How Regulators Classify These Vaccines
The FDA reviewed and approved both Spikevax (Moderna) and Comirnaty (Pfizer-BioNTech) as vaccines for active immunization, not as gene therapy products. They were initially made available under emergency use authorization starting in December 2020, and both later received full approval through the standard biologics license application process. Moderna submitted its original application in September 2024, and the FDA review committee recommended approval. At no point in this process were the products evaluated or categorized as gene therapies.
The Reverse Transcription Question
One lab study published in 2022 did generate headlines by reporting that Pfizer’s mRNA vaccine could be reverse-transcribed into DNA inside a human liver cell line (Huh7 cells) within six hours of exposure. The researchers found that a genetic element naturally present in human cells, called LINE-1, became active after exposure to the vaccine mRNA and appeared to convert it into DNA fragments.
This finding is worth understanding in context. The experiment was conducted in a petri dish using a liver cancer cell line, not in living humans. Cancer cell lines behave very differently from normal human cells, and LINE-1 elements are known to be unusually active in cancer cells. The study authors themselves stated they did not know whether the DNA fragments actually integrated into the cell’s genome. No follow-up study in humans has demonstrated that vaccine mRNA integrates into human DNA. The normal biological barrier remains: mRNA works in the cytoplasm and is degraded before it would have a chance to interact with chromosomal DNA under typical cellular conditions.
What About Viral Vector Vaccines?
The Johnson & Johnson and AstraZeneca COVID vaccines used a different technology: adenovirus vectors. These are disabled viruses engineered to carry a DNA gene for the spike protein into your cells. Adenovirus vectors do enter the cell nucleus, which is where they differ from mRNA vaccines.
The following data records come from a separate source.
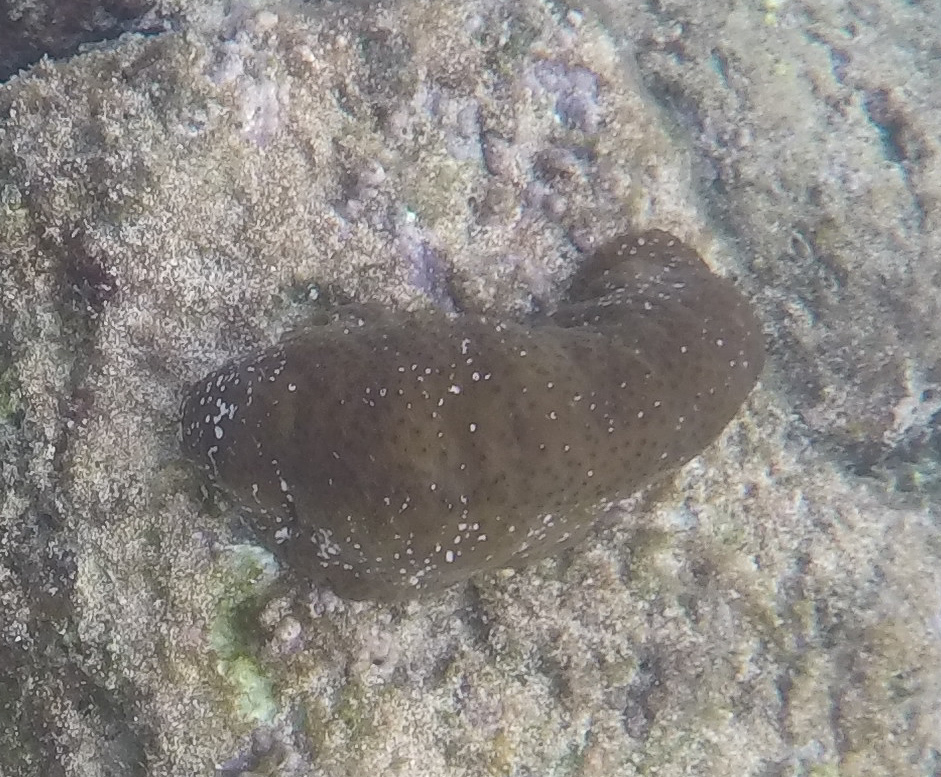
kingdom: Animalia
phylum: Echinodermata
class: Holothuroidea
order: Holothuriida
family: Holothuriidae
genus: Actinopyga
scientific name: Actinopyga varians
Adenoviruses have a long history in gene therapy research and are used in roughly 25% of all gene therapy clinical trials, primarily for cancer treatment. The same vector technology serves both purposes. However, adenovirus-based COVID vaccines were still regulated and classified as vaccines, not gene therapies, because their intent is immunization rather than permanent genetic modification. The adenovirus vectors used in these vaccines are replication-defective, meaning they cannot copy themselves, and the DNA they carry does not integrate into your chromosomes. It remains as a separate, temporary piece of DNA that the cell eventually discards.
The Core Distinction
The difference comes down to intent, mechanism, and duration. Gene therapy aims to make a lasting change to your genetic code to treat a disease caused by faulty genes. COVID vaccines aim to briefly instruct your cells to produce a viral protein so your immune system can learn to recognize it. Gene therapy alters DNA inside the nucleus permanently. mRNA vaccines deliver instructions to the cytoplasm that are destroyed within days. Gene therapy changes are inherited by daughter cells. Vaccine mRNA is not.
Calling mRNA vaccines “gene therapy” misrepresents what they do at every level: where they act in the cell, how long they last, what they change, and what they’re designed to accomplish. They share a common ancestor in that both technologies grew out of advances in nucleic acid research, but the products themselves are fundamentally different tools built for fundamentally different jobs.